Read and write from single dataset in job

Posted: Tue Aug 05, 2008 7:11 am
by shaimil
I'm trying to use a single dataset(once as lookup and again as target) in the same job. Can someone please let me know if this is possible as I keep getting the following error.

Operator initialization: A link between two operators should be named with a .v; insert a copy operator to save a persistent copy of the data

Thanks

Posted: Tue Aug 05, 2008 7:59 am
by sanjumsm
In a job two dataset can not have same name. You have to split the job.

Posted: Tue Aug 05, 2008 9:02 am
by shaimil
So is it not possible to implement the equivalent of a hash file r/w in a single job using PX?

Posted: Tue Aug 05, 2008 4:21 pm
by ray.wurlod
It is not. It's what's called a "blocking operation" and would interfere with pipeline parallelism, so is forbidden.

Posted: Tue Aug 05, 2008 4:36 pm
by shaimil
Ray,

I guess the lookup file set doesn't suffer from the same restrictions as that seemed to work, although I'm still testing to establish whether the lookup fileset does the equivalent of a truncate and load rather than an append.

What in yor mind would be a reasonable approach to replicating the Server hash file lookup/write.

Posted: Tue Aug 05, 2008 5:32 pm
by ray.wurlod
There isn't one. Stop thinking like a server job developer. Start envisaging virtual Data Sets, and learn how an index to a virtual Data Set is built "on the fly" on a reference input link to a Lookup stage, except when that link is serviced by a Lookup File Set or when sparse lookup is specified.

Posted: Thu Sep 11, 2014 8:01 am
by olgc
This is not a case for server job or enterprise job. It's problem how enterprise edition can handle it. Such as for surrogate key case: you generate a surrogate key for a new customer. In the same run, the new customer can be present in more than one service providers, so can have more than one instance. When you generate a key for the first instance, and when the second comes in, you need to find his/her key in the dataset, or it will generate another key for him/her.

So how do you handle this scenario?

There are other situations fit in the scenario, such as in web service, a session token from previous request, is used in following request, ...

I try looking up directly from a transfomer, Datastage states it's not allowd a cycle operation.
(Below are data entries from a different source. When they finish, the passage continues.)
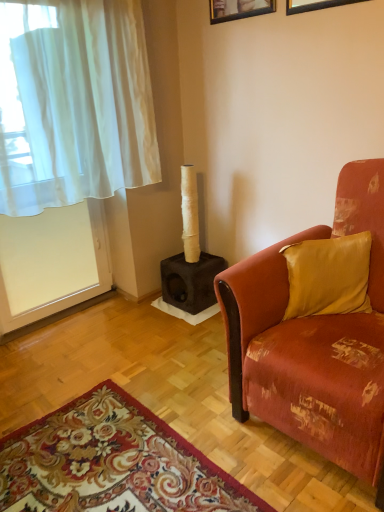
You are a GUI agent. You are given a task and a screenshot of the screen. Output one action in this format:
    pyautogui.click(x=<x>, y=<y>)
    Task: Click on the vacant space situated above floral carpet at lower left (from a real-world perspective)
    
    Given the screenshot: What is the action you would take?
    pyautogui.click(x=95, y=459)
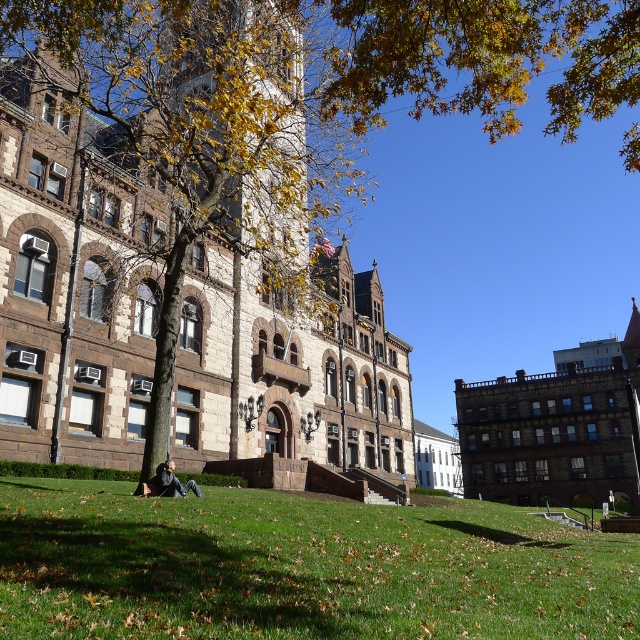
Question: Where is green grass at lower center located in relation to light brown hair at lower center in the image?

Choices:
 (A) below
 (B) above

Answer: (A)

Question: Among these objects, which one is farthest from the camera?

Choices:
 (A) light brown hair at lower center
 (B) green grass at lower center

Answer: (A)

Question: Can you confirm if green grass at lower center is smaller than light brown hair at lower center?

Choices:
 (A) yes
 (B) no

Answer: (B)

Question: Which of the following is the farthest from the observer?

Choices:
 (A) (x=240, y=584)
 (B) (x=193, y=481)

Answer: (B)

Question: Which point appears farthest from the camera in this image?

Choices:
 (A) (150, 580)
 (B) (173, 483)

Answer: (B)

Question: Can you confirm if green grass at lower center is wider than light brown hair at lower center?

Choices:
 (A) yes
 (B) no

Answer: (A)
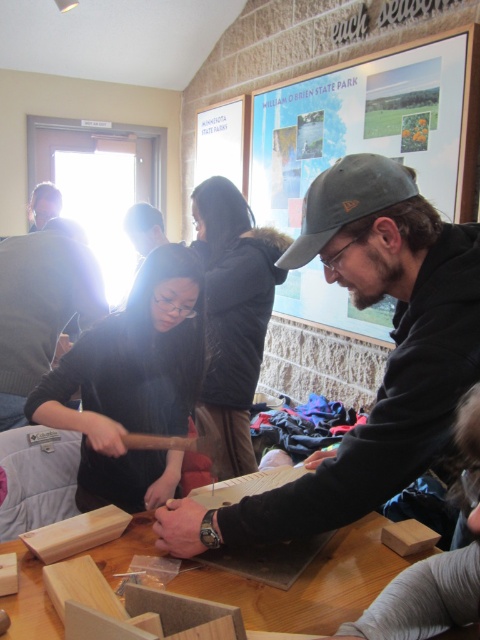
Question: Can you confirm if matte black sweater at center is positioned to the right of black fuzzy coat at center?

Choices:
 (A) no
 (B) yes

Answer: (A)

Question: Observing the image, what is the correct spatial positioning of black fuzzy coat at center in reference to dark blue fabric at center?

Choices:
 (A) right
 (B) left

Answer: (B)

Question: Which object appears closest to the camera in this image?

Choices:
 (A) matte black sweater at center
 (B) dark blue fabric at center
 (C) matte black cap at center
 (D) natural wood table at center

Answer: (C)

Question: Which point is farther to the camera?

Choices:
 (A) matte black cap at center
 (B) dark blue fabric at center
 (C) matte black sweater at center
 (D) black fuzzy coat at center

Answer: (B)

Question: In this image, where is matte black cap at center located relative to natural wood table at center?

Choices:
 (A) above
 (B) below

Answer: (A)

Question: Which of the following is the farthest from the observer?

Choices:
 (A) (256, 342)
 (B) (442, 355)

Answer: (A)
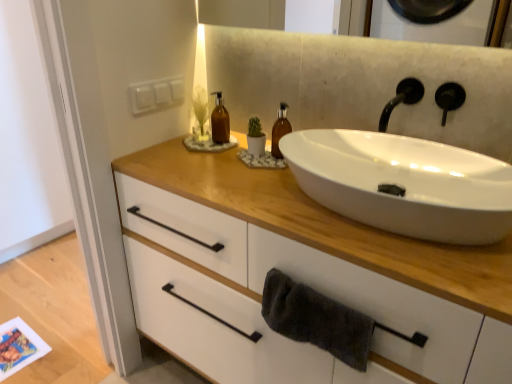
Question: From a real-world perspective, is white matte cabinet at center physically above black matte tap at upper right?

Choices:
 (A) no
 (B) yes

Answer: (A)

Question: Is the depth of white matte cabinet at center greater than that of black matte tap at upper right?

Choices:
 (A) no
 (B) yes

Answer: (A)

Question: Is white matte cabinet at center bigger than black matte tap at upper right?

Choices:
 (A) no
 (B) yes

Answer: (B)

Question: Is black matte tap at upper right inside white matte cabinet at center?

Choices:
 (A) yes
 (B) no

Answer: (B)

Question: Considering the relative sizes of white matte cabinet at center and black matte tap at upper right in the image provided, is white matte cabinet at center taller than black matte tap at upper right?

Choices:
 (A) yes
 (B) no

Answer: (A)

Question: Is dark gray towel at lower center inside the boundaries of black matte tap at upper right, or outside?

Choices:
 (A) inside
 (B) outside

Answer: (B)

Question: Visually, is dark gray towel at lower center positioned to the left or to the right of black matte tap at upper right?

Choices:
 (A) right
 (B) left

Answer: (B)

Question: Is point (327, 336) positioned closer to the camera than point (415, 86)?

Choices:
 (A) farther
 (B) closer

Answer: (B)

Question: Is dark gray towel at lower center wider or thinner than black matte tap at upper right?

Choices:
 (A) thin
 (B) wide

Answer: (A)

Question: Considering the positions of point (224, 129) and point (412, 317), is point (224, 129) closer or farther from the camera than point (412, 317)?

Choices:
 (A) farther
 (B) closer

Answer: (A)

Question: In terms of height, does brown glass bottle at center, the first bottle viewed from the left, look taller or shorter compared to white matte cabinet at center?

Choices:
 (A) tall
 (B) short

Answer: (B)

Question: From the image's perspective, is brown glass bottle at center, acting as the second bottle starting from the right, above or below white matte cabinet at center?

Choices:
 (A) below
 (B) above

Answer: (B)

Question: Would you say brown glass bottle at center, acting as the second bottle starting from the right, is inside or outside white matte cabinet at center?

Choices:
 (A) outside
 (B) inside

Answer: (A)

Question: In terms of size, does dark gray towel at lower center appear bigger or smaller than translucent amber bottle at center, the first bottle when ordered from right to left?

Choices:
 (A) big
 (B) small

Answer: (A)

Question: Is dark gray towel at lower center situated inside translucent amber bottle at center, which is the second bottle in left-to-right order, or outside?

Choices:
 (A) inside
 (B) outside

Answer: (B)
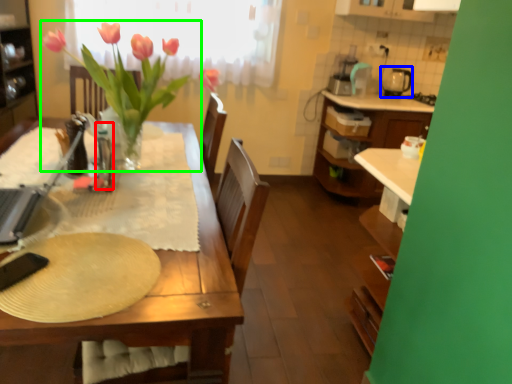
Question: Considering the real-world distances, which object is farthest from bottle (highlighted by a red box)? appliance (highlighted by a blue box) or houseplant (highlighted by a green box)?

Choices:
 (A) appliance
 (B) houseplant

Answer: (A)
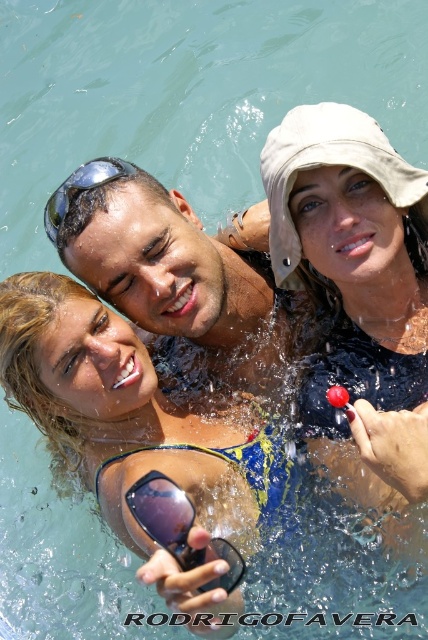
You are standing at the origin of the coordinate system in the image. You want to reach point B located at point [193,520] first before moving to point A at [163,259]. Which direction should you move first from your starting position?

Since point [163,259] is behind point [193,520], you should first move towards point [193,520] in the direction of point B before going to point A.

Looking at this image, based on the scene description, where is the matte skin at center located in the image?

The matte skin at center is located at point coordinates of 0.423 on the x axis and 0.402 on the y axis.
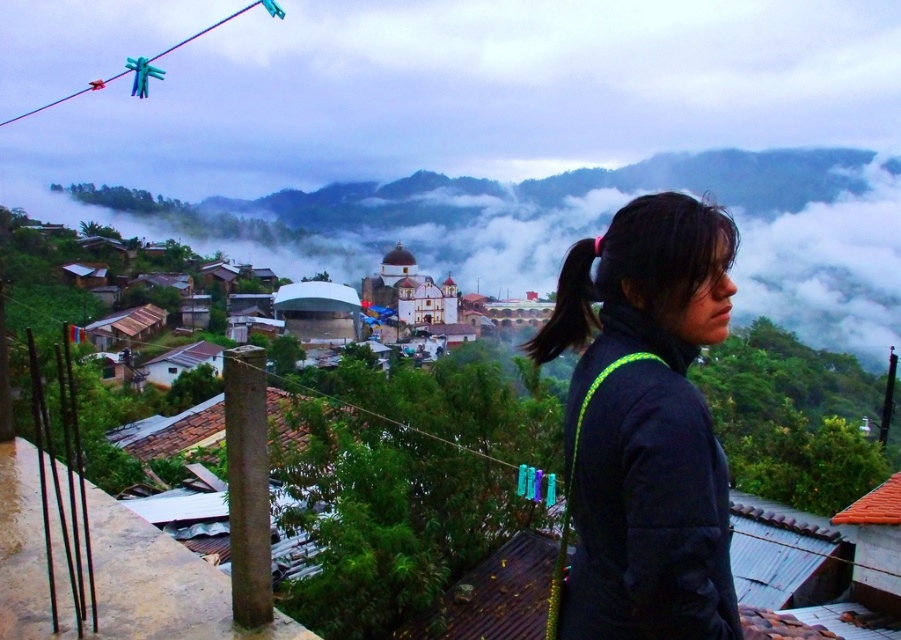
Question: Can you confirm if black fleece jacket at right is positioned below black hair at right?

Choices:
 (A) yes
 (B) no

Answer: (A)

Question: Does black fleece jacket at right have a smaller size compared to black hair at right?

Choices:
 (A) yes
 (B) no

Answer: (A)

Question: Is black fleece jacket at right above black hair at right?

Choices:
 (A) yes
 (B) no

Answer: (B)

Question: Which point is farther from the camera taking this photo?

Choices:
 (A) (560, 280)
 (B) (624, 620)

Answer: (A)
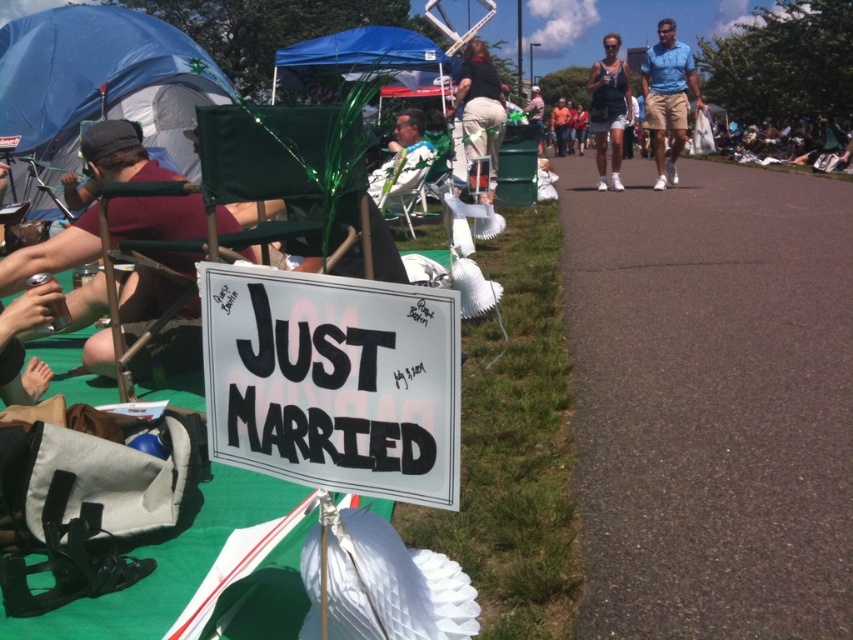
You are a photographer at the event and want to capture a photo that includes both the blue cotton shirt at upper right and the matte green chair at center. Which object should you position closer to the camera to ensure both are in focus?

To ensure both the blue cotton shirt at upper right and the matte green chair at center are in focus, position the matte green chair at center closer to the camera since it is behind the blue cotton shirt at upper right.

You are planning to set up a temporary shade area for an event. You have a blue fabric canopy at upper center and denim shorts at center available. Which object would be more suitable for providing shade to a group of people?

The blue fabric canopy at upper center is larger in size than the denim shorts at center, making it more suitable for providing shade to a group of people.

You are standing at the point with coordinates (x=369, y=58) in the image. What object is located exactly at that point?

I try it with sequential file, it's allowed, but look up returns nothing even a match is there.

Thanks,

Posted: Thu Sep 11, 2014 8:18 am
by chulett
olgc - let's keep your question in one place rather than repeating it when you find a similar topic from the past. This one is much more 'on topic' so I removed your post in the other thread.

Thanks.

Posted: Thu Sep 11, 2014 9:17 am
by qt_ky
olgc wrote:I try looking up directly from a transfomer, Datastage states it's not allowd a cycle operation. I try it with sequential file, it's allowed, but look up returns nothing even a match is there.
If you are doing a normal lookup, then it reads all the reference data into memory before processing the main input data.

If you are able to do a sparse lookup, then it does not read any reference data into memory, rather it looks up each record one by one. Sparse lookup should handle your scenarios.

Posted: Thu Sep 11, 2014 12:44 pm
by olgc
Thanks, Eric, for your good suggestion. But only database table look up can be configured with sparse look up as statement below. For look up into sequential file, there is no sparse look up possible. Thanks,
Configuring sparse lookup operations
Data that is read by a database stage can serve as reference data to a Lookup stage. By default, this reference data is loaded into memory like any other reference link. When directly connected as the reference link to a Lookup stage, you can configure the Lookup Type property of the DB2 connector to Sparse and send individual SQL statements to the database for each incoming Lookup row.

Posted: Thu Sep 11, 2014 7:38 pm
by qt_ky
Perhaps you could remove duplicates prior to assigning surrogate keys.

Posted: Fri Sep 12, 2014 7:20 am
by olgc
Even they are the same customer, they are from different service providers, so it's a different account, you can not remove them. Business needs both of them in the system.

Posted: Fri Sep 12, 2014 9:38 am
by qt_ky
I guess I don't understand what you are asking.
olgc wrote:In the same run, the new customer can be present in more than one service providers, so can have more than one instance. When you generate a key for the first instance, and when the second comes in, you need to find his/her key in the dataset, or it will generate another key for him/her.

So how do you handle this scenario?
If both of them are needed in the system, then shouldn't each of them have unique keys generated?

Posted: Mon Sep 15, 2014 4:24 am
by priyadarshikunal
what you can do is to hold the records and not write before you de-duplicate it and then insert only one customer record in the target.